Police in Urbana, Illinois appeared to throw well-established constitutional law to the curb with an abusive arrest of Bryton, Mellott, 22, who filmed himself burning the American flag. The Wal-Mart employee was charged with flag desecration despite two Supreme Court cases clearly saying that such an act is constitutionally protected. Now, after various experts (including myself) said that the arrest was unconstitutional, the police have dropped the charges. However, there remains the question of any discipline against the officers and supervisors involved in such a facially unconstitutional case.
Mellott invited an arrest with a message on the posting stating “I do not have pride in my country. I am overwhelmingly ashamed, and I will demonstrate my feelings accordingly. #ArrestMe.”
The taunt was well-based, if juvenile. Supreme Court has stated clearly that flag burning is protected under the first amendment in Texas v. Johnson (1989) and U.S. v. Eichman (1990).
Police say that they responded to demands from citizens for an arrest – hardly a convincing defense to say that we were merely trying to appease the public with an unconstitutional arrest. What is equally bizarre is that he was charged with disorderly conduct as well as being the victim of disorderly conduct. His conduct was deemed as “causing others to be put at risk of harm.” That is facially ridiculous. Just as the act is constitutionally protected, you cannot charge some for the response of others to a constitutionally protected act. It is like arresting a journalist for the response of a reader to an article.

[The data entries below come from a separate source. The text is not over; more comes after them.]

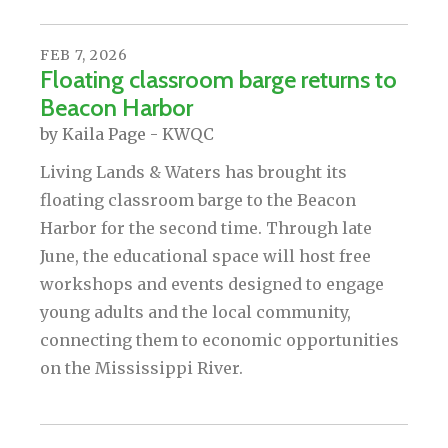
FEB
7
,
2026
Floating classroom barge returns to
Beacon Harbor
by
Kaila Page - KWQC
Living Lands & Waters has brought its
floating classroom barge to the Beacon
Harbor for the second time. Through late
June, the educational space will host free
workshops and events designed to engage
young adults and the local community,
connecting them to economic opportunities
on the Mississippi River.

The city should face a false arrest claim. However, the city should also demand discipline for those officers who arrested an individual for the exercise of his first amendment rights. It is a dangerous thing indeed when a police department ignores clearly established constitutional law. The dropping of the charges is of little consequence since the charges would have been dismissed. The greater question is how such charges could be brought in the first place.